Scaling Up AI-Generated Image Detection with Generator-Aware Prototypes

The pursuit of a universal AI-generated image (AIGI) detector often relies on aggregating data from numerous generators to improve generalization. However, this paper identifies a paradoxical phenomenon we term the Benefit then Conflict dilemma, where detector performance stagnates and eventually degrades as source diversity expands. Our systematic analysis, leveraging Linear Discriminant Analysis (LDA), diagnoses this failure by identifying two core issues: severe data-level heterogeneity, which causes the feature distributions of real and synthetic images to increasingly overlap, and a critical model-level bottleneck from fixed, pretrained encoders that cannot adapt to the rising complexity. To address these challenges, we propose Generator-Aware Prototype Learning (GAPL), a framework that replaces unconstrained aggregation with a structured learning paradigm. GAPL learns a compact set of canonical forgery prototypes to create a unified, low-variance feature space, effectively countering data heterogeneity.
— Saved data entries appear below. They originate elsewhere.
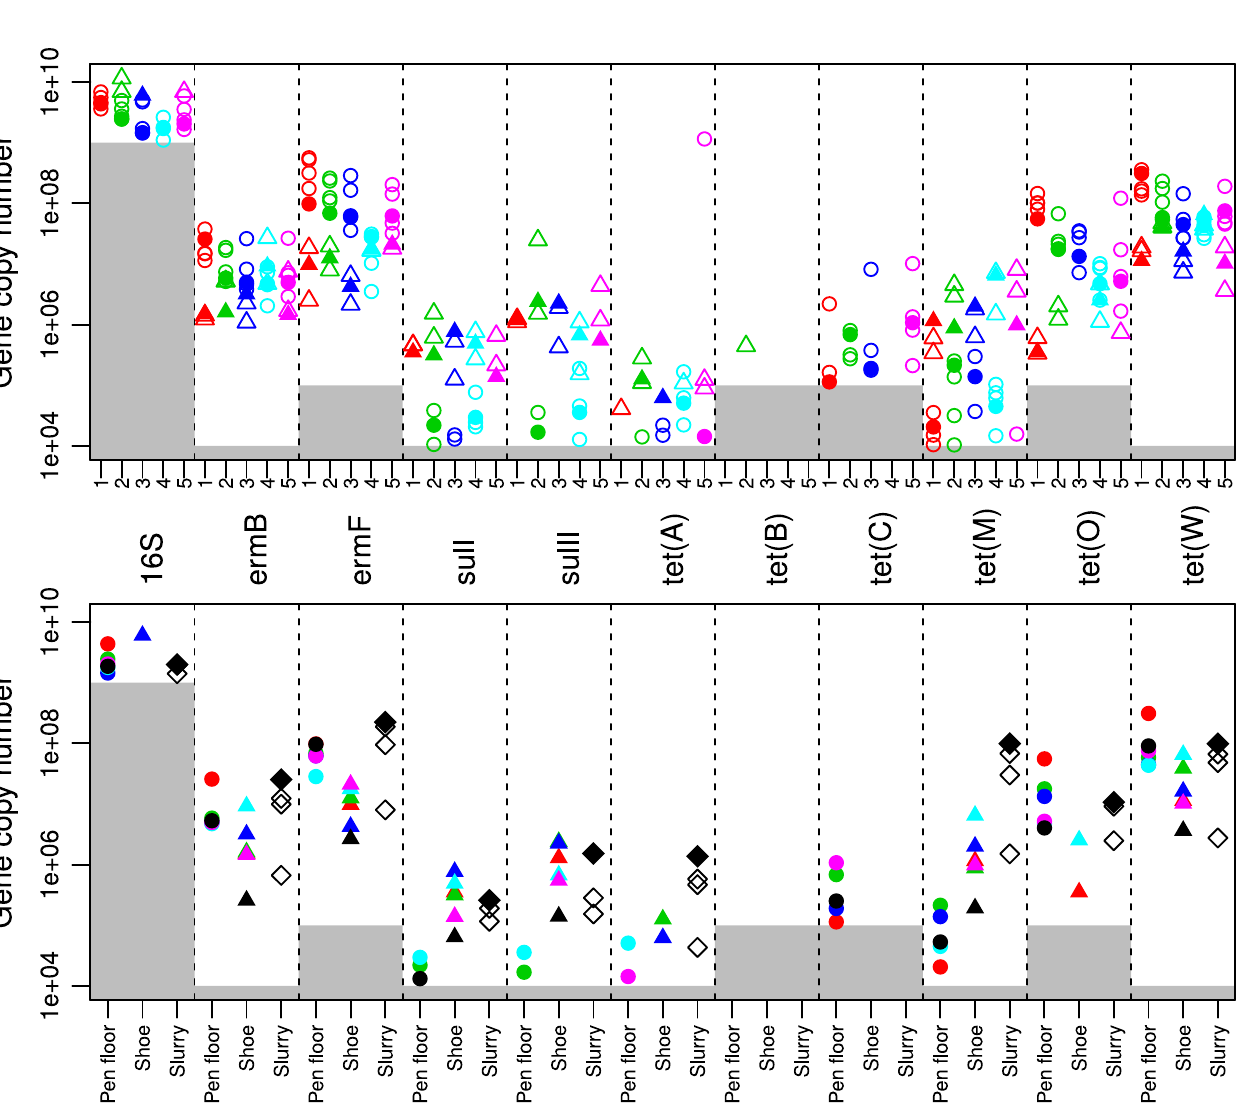
Fig 4. Sampling 2 gene copy numbers g -1 feces in sections 1 – 5. Top: Copy numbers of genes g -1 feces above the limit of quantification, LOQ (grey area = below LOQ) for pen floor samples (circles) and shoe cover samples (triangles) within sections 1 – 5 in sampling 2 (section 1, red; section 2, green; section 3, purple; section 4, blue; section 5, pink). The laboratory pooled samples are included for each section in their respective color (pen floor pool stable, solid circle; shoe cover pool stable, solid triangles). Each column represents a denoted gene (the respective genes are depicted in the middle of the figure and are shared for the top and bottom section of Fig 4). Bottom: Copy numbers of genes g -1 feces above the LOQ (LOQ = grey area) for pen floor pool stable samples (solid circles); shoe cover pool stable samples (solid triangles) for stables 1 – 5 (stable 1, red; stable 2, green; stable 3, purple; stable 4, blue; stable 5, pink); Slurry samples 1 – 3 (white diamond); Pen floor pool herd samples (black solid circle); Shoe cover pool herd sample (black solid triangle); Pool slurry (black solid diamond). The sampling methods are given under the bottom figure (Pen floor = pen floor pool herd; Shoe = shoe cover pool herd; Slurry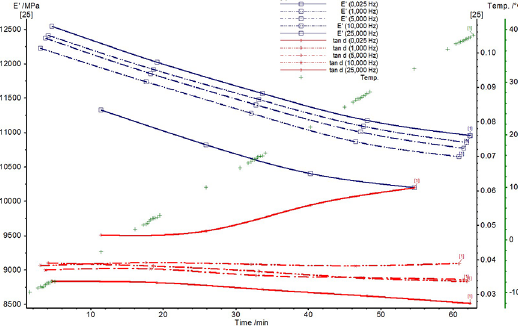
Figure 4. Mechanical spectroscopy of Cedrela sp . from -10°C to 50°C.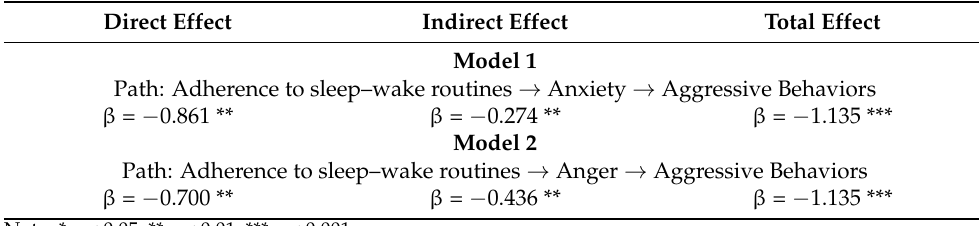
Table 5. Results of mediation Models 1 and Model 2.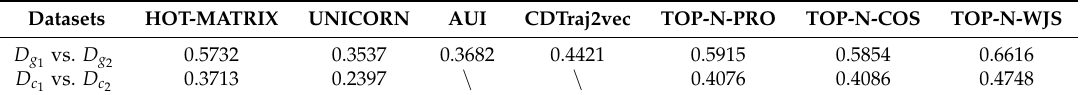
Table 4. Comparison of results of different methods on two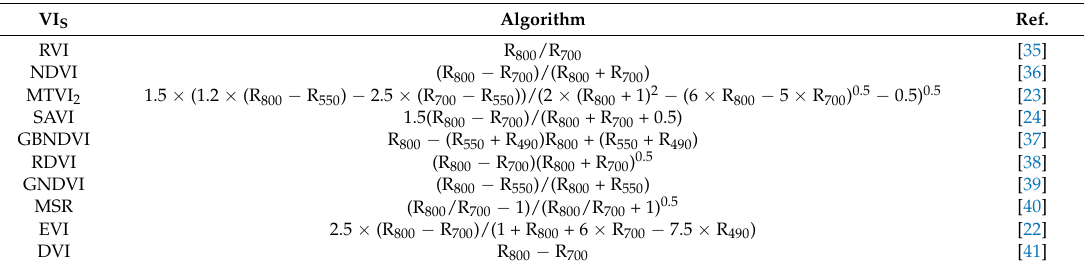
Table 3. Algorithms and references of all the possible VI S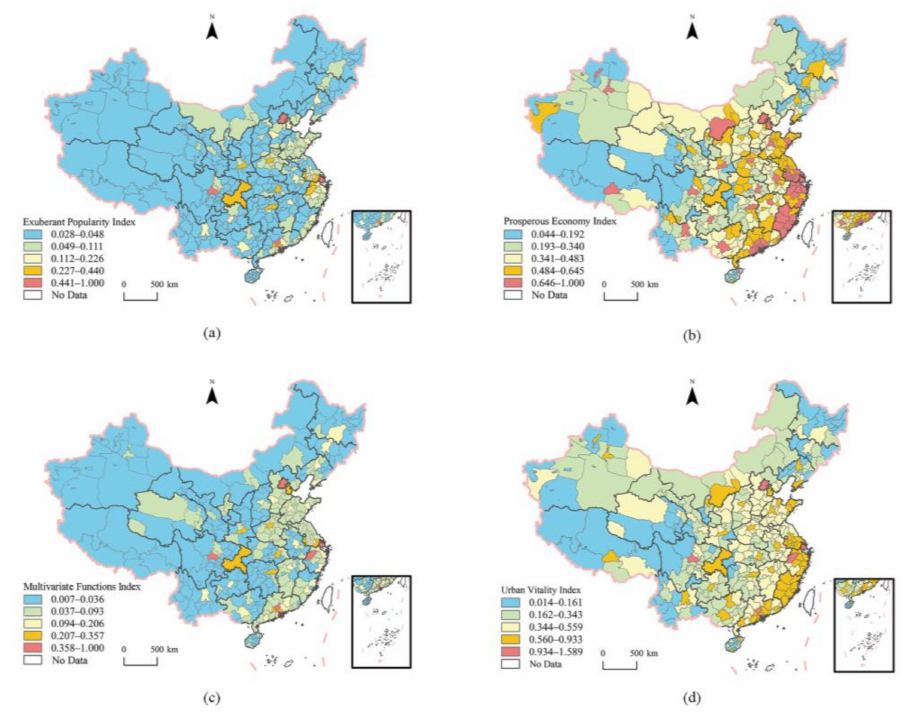
Figure 5. Spatial distribution of urban vitality index of Chinese cities: ( a ) Exuberant Popularity Index,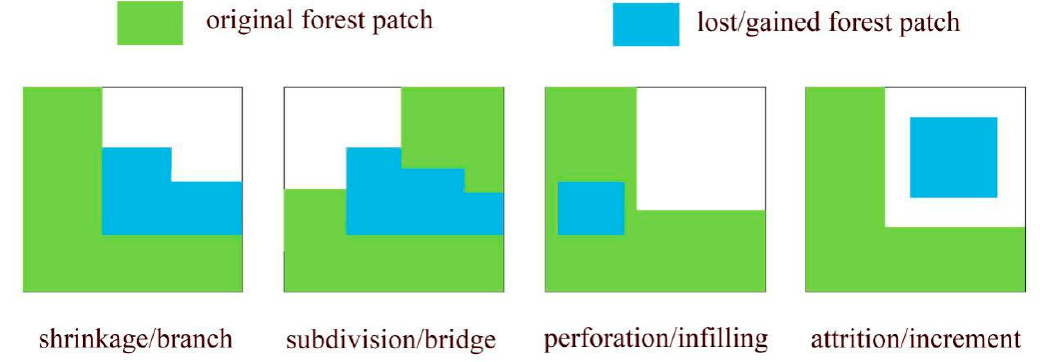
Figure 3. Schematic diagram of forest loss and restoration process analysis.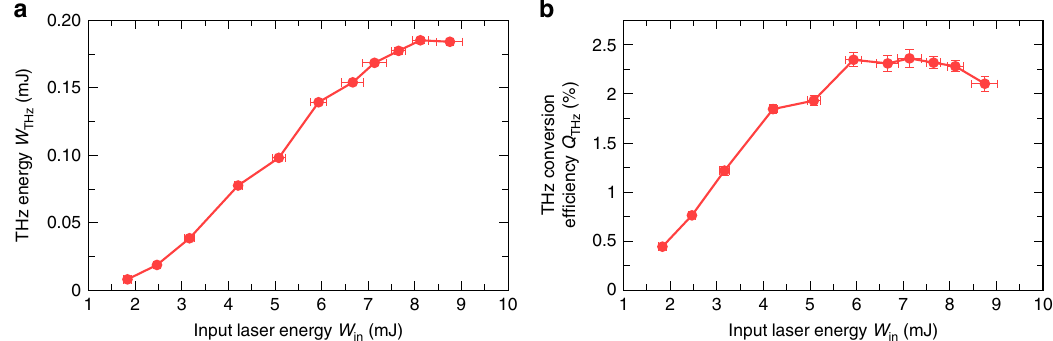
Fig. 2 THz energy and THz conversion ef fi ciency. Dependence of THz energy W THz a and the corresponding THz conversion ef fi ciency Q THz b on the input laser energy W in . Error bars represent the standard deviation over a number of measurements.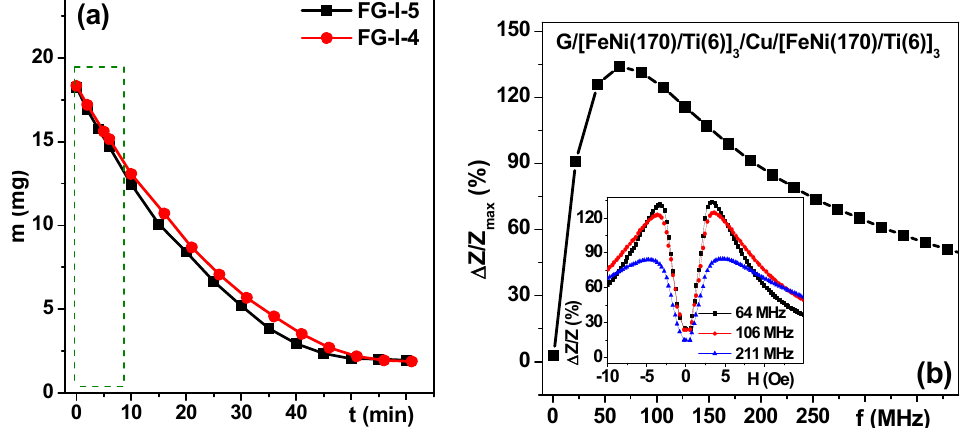
Figure 10. Mass loss for rectangular stripes of ferrogels used in MI measurements as a function of time drying in normal conditions ( a ); Frequency dependence of the maximum value of MI ratio ∆ Z max / Z for multilayered structure deposited onto glass substrate. Inset shows field dependence of the ∆ Z / Z ratio for characteristic selected frequencies. All units for the layers’ thickness are nanometers ( b ).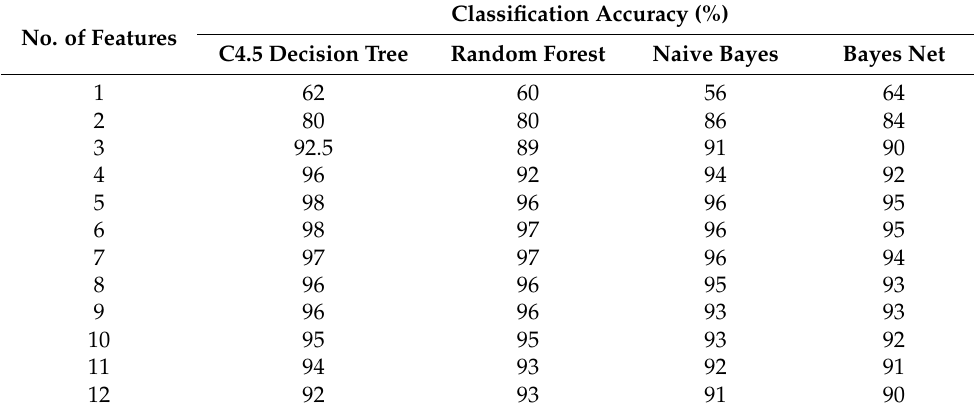
Table 7. Effect of the number of features on classification accuracy—Experimental data. No. of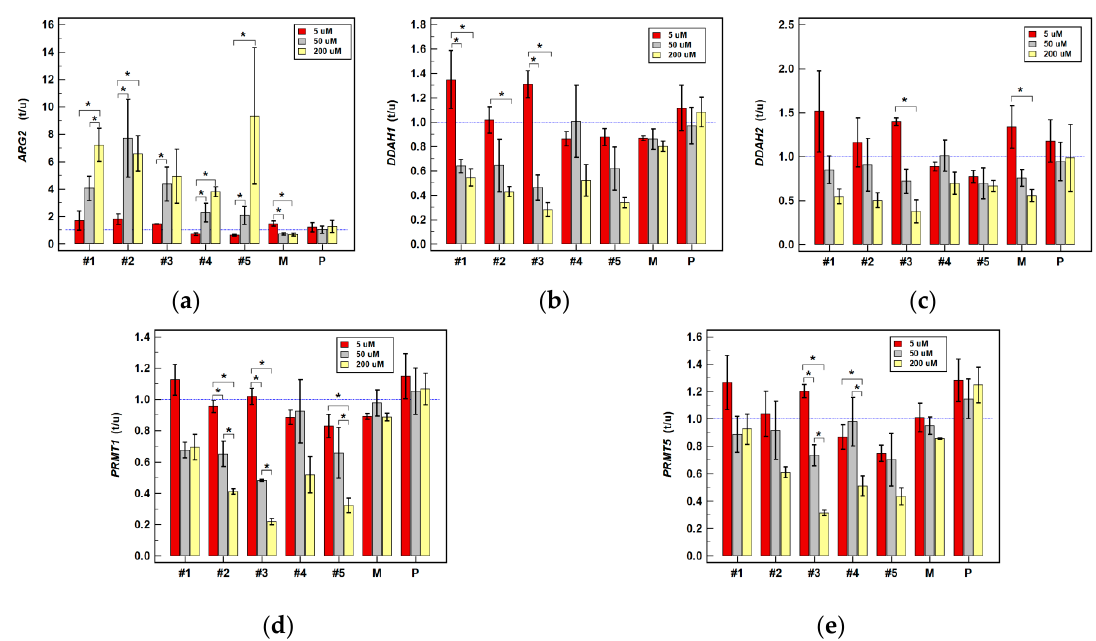
Figure 7. Dose-dependent e ff ect of oxicams on enzyme gene expression in HT-29 cells stimulated with 5, 50 and 200 µ M drug concentrations for 24 h: ( a ) Arginase-2 ( ARG2 ); ( b ) Dimethylarginine dimethylaminohydrolase-1 ( DDAH1 ); ( c ) Dimethylarginine dimethylaminohydrolase-2 ( DDAH2 ); ( d ) Protein methyltransferase-1 ( PRMT1 ); ( e ) Protein methyltransferase-5 ( PRMT5 ). Bars represent mean ( n = 3) concentration ratios treated-to-untreated cells (t / u) with standard deviation (whiskers). No e ff ect is marked by horizontal blue reference line. Data were analyzed using one-way analysis of variance. * significant between-group di ff erences; #1–5, oxicam analogues; M, meloxicam; P,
To resolve the model bottleneck, it employs a two-stage training scheme with Low-Rank Adaptation (LoRA) to fine-tune the feature extractor, enhancing its discriminative power while preserving valuable pretrained knowledge. This approach establishes a more robust and generalizable decision boundary. Through extensive experiments, we demonstrate that GAPL achieves state-of-the-art performance, showing superior detection accuracy across a wide variety of unseen GAN and diffusion-based generators.